With the mantra “scholarship meets culture,” students of the prestigious Harvard Diversity Project are bringing both their brilliance and Blackness to the Ivy League’s debate room floor.

Every summer, 25 to 30 minority students in the metro Atlanta area are chosen to be a part of the Harvard Diversity Project. The group then devotes 10 months to the art of critical thinking, public speaking and argumentation, training and sharpening their skills as they prepare for a residency and debate competition at Harvard College. The project’s founder and CEO, Brandon Fleming, believes that the exposure to education, leadership and opportunity this program offers its students is critical to the future success of Black and brown children nationwide.

“[There is] a growing opportunity gap and severe need for minority development,” Fleming told Blavity. “Education is the solution because it can either be a pipeline to poverty, or a pipeline to prosperity. The Harvard Diversity Project is creating the latter.”

The program drew the eyes of many, including sponsors like the Chick-fil-A Foundation, the Coca-Cola Company, UPS, Turner Broadcasting and more, not only because of the team's winning streak, but for the program's mission as well. As more people begin to recognize the privilege of education and its power — as well as those who may try to use their status to manipulate its systems — Black voices in the academic space are becoming ever more important.

Fleming considered this in comparison to the recent college admissions scandal, in which celebrities and those with economic power used their money to buy admission to elite colleges for their children.

“The scandal exposed an existential truth that many people had already known and been fighting against for years,” Fleming said. “The disparities resulting from educational inequality only make it more challenging for those at the bottom of the socioeconomic scale, because others possess the social and economic capital to secure their positions at the top. This creates the false illusion that those existing at the top and the bottom deserve to be there, respectively, and the Harvard Diversity Project exists to change that narrative.”

To help shape the narrative, Fleming began with his prior home: Atlanta.

According to a study conducted by Bloomberg, Atlanta reigns as the city with the largest income disparity in the United States. The statistic fueled Fleming’s passion for the city’s children. He wholeheartedly believes that nothing can hold these students back except for access. However, in his position as assistant coach to Harvard’s debate team, he can help solve this dilemma.

By creating a pipeline of opportunities for students, the project opens up both physical and mental possibilities.  
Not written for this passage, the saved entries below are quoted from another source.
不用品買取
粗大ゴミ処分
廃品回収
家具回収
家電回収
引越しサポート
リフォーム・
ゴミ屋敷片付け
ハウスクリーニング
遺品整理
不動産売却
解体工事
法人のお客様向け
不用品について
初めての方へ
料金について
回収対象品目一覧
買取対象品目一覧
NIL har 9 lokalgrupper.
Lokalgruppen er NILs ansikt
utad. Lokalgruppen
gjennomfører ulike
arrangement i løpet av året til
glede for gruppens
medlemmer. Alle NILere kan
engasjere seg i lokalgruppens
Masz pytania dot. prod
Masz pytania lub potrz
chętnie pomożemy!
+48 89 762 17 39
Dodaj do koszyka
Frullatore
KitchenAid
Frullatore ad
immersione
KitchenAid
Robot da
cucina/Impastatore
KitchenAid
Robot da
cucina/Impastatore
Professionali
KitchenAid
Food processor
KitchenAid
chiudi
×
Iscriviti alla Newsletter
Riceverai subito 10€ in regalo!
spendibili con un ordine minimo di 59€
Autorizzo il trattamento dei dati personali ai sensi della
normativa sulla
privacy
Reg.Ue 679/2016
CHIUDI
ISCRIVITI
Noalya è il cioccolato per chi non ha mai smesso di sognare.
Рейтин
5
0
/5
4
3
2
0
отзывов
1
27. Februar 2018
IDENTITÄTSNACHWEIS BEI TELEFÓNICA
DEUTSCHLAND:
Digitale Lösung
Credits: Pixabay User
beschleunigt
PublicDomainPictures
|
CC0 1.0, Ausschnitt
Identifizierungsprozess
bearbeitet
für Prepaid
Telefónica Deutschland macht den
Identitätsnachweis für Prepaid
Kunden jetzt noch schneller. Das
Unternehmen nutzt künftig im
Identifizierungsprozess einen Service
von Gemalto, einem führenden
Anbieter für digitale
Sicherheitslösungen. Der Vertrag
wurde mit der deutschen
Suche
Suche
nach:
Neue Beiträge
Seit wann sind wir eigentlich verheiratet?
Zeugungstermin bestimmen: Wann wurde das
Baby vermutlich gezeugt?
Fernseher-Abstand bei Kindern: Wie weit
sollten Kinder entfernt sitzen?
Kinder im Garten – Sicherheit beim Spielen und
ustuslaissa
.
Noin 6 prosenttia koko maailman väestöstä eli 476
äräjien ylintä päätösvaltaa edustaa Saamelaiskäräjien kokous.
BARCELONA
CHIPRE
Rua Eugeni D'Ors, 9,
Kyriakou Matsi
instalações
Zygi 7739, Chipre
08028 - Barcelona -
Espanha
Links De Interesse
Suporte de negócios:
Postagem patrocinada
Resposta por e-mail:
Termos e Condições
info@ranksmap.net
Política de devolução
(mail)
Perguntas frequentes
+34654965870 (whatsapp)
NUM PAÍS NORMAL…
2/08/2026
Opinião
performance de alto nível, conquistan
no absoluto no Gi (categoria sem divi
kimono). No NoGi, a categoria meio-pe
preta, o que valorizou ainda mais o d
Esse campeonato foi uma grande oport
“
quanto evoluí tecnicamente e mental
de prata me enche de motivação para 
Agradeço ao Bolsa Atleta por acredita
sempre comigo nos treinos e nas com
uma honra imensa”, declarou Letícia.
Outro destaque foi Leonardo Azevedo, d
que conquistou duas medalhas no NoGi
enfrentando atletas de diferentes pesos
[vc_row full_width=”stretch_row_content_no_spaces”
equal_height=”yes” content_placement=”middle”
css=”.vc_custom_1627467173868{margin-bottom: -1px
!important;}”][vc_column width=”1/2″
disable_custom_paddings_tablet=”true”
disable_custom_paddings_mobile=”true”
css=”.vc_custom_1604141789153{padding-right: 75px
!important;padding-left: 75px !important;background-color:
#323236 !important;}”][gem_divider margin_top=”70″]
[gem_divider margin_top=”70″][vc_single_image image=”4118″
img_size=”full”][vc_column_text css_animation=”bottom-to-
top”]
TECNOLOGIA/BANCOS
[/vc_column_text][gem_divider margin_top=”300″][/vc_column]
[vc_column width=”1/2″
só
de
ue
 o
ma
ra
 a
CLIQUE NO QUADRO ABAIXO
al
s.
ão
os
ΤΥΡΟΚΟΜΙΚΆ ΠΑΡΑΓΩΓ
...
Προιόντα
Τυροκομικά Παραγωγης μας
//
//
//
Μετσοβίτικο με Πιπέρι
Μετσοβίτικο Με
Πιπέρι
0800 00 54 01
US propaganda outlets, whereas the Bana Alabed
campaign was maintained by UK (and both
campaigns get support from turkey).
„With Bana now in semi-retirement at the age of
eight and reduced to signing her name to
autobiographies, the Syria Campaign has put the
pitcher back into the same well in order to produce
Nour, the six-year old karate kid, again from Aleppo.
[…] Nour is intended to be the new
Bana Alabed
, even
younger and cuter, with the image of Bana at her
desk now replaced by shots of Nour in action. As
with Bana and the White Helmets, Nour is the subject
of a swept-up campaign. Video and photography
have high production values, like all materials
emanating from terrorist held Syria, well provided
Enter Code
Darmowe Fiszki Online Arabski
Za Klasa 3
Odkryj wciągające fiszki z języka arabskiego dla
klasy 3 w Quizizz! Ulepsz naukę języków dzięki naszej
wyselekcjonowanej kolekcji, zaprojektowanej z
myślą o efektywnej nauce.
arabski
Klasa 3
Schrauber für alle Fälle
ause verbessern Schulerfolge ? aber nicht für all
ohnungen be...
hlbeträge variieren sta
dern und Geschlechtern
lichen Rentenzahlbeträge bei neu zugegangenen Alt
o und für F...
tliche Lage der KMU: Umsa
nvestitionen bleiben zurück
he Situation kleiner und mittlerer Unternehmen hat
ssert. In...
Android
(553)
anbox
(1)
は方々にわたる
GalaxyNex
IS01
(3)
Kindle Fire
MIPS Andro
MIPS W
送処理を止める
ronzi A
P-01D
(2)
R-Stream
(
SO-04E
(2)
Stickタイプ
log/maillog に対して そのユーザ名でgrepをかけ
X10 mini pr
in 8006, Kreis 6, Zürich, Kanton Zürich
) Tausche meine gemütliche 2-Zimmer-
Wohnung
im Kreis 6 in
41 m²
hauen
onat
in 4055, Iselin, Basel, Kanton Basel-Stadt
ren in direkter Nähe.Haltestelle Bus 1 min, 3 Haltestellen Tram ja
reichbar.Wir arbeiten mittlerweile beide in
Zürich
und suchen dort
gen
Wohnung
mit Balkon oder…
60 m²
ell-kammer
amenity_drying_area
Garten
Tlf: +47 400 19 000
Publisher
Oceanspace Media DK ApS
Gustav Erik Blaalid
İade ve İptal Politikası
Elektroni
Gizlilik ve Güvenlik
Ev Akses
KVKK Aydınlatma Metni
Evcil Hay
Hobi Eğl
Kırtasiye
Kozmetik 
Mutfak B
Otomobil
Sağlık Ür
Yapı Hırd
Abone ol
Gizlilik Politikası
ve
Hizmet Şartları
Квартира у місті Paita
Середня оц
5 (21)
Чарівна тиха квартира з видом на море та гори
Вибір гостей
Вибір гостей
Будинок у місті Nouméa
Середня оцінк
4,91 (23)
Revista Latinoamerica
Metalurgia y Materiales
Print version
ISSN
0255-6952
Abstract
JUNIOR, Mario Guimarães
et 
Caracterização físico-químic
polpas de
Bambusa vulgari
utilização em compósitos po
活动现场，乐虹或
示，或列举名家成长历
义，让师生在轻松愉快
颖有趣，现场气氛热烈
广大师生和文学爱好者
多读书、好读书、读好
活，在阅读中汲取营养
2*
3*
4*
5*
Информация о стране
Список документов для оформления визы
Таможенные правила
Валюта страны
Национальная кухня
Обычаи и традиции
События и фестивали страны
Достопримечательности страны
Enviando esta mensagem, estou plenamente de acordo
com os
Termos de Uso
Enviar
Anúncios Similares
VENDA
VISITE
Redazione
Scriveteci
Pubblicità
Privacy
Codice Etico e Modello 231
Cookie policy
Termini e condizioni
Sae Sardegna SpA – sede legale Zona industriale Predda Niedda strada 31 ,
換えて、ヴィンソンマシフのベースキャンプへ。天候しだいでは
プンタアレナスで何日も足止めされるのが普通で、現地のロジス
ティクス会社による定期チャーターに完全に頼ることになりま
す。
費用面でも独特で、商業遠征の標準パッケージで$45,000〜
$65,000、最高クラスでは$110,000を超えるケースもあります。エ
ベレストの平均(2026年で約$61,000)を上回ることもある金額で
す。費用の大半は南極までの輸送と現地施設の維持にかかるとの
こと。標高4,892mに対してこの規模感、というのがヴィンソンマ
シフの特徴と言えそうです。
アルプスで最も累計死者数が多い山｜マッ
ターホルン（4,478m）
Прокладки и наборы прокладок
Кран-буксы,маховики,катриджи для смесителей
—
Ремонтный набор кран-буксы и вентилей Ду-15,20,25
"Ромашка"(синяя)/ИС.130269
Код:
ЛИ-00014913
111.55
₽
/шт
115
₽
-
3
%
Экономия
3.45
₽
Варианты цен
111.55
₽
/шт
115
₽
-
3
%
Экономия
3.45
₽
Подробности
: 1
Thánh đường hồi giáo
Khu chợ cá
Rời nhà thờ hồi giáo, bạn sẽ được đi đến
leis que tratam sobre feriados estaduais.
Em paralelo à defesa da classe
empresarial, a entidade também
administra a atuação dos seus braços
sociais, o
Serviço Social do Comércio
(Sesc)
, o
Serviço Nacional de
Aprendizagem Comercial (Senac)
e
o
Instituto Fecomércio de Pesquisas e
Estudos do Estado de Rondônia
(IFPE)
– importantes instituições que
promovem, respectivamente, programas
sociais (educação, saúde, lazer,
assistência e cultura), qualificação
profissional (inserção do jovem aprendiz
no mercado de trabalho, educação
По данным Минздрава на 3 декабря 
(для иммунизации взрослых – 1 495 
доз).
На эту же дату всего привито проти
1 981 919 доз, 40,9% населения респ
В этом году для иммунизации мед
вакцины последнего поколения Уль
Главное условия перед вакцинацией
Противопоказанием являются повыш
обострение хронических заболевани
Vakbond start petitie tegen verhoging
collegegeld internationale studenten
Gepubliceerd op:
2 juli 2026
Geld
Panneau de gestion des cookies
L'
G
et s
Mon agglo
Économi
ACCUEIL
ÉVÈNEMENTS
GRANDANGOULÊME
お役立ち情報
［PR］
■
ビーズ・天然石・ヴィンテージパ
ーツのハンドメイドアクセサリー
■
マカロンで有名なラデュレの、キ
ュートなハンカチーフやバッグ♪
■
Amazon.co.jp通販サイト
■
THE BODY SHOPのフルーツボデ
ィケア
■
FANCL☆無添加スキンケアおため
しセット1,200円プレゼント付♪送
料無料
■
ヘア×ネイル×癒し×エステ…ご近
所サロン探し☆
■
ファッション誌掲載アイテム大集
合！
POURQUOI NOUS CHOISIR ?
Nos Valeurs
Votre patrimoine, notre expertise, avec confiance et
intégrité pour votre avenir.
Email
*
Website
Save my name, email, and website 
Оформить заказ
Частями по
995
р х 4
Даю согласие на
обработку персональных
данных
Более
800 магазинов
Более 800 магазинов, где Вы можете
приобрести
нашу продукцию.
“[The project] instills within them the audacity to dream,” Fleming said. “It enhances their perception of self. Young people can’t be what they can’t see. Through this program, we impart identity, establish a pedigree and ultimately change trajectories. We sent [our students] to study alongside and compete against 400 gifted scholars from around the world at Harvard […] our students dominated and won the competition.”

One Harvard Diversity Project alum has already applied to the Ivy League and was admitted with a full-ride scholarship, helping to prove that Flemings belief in investing in the education of Black children will yield the best within them.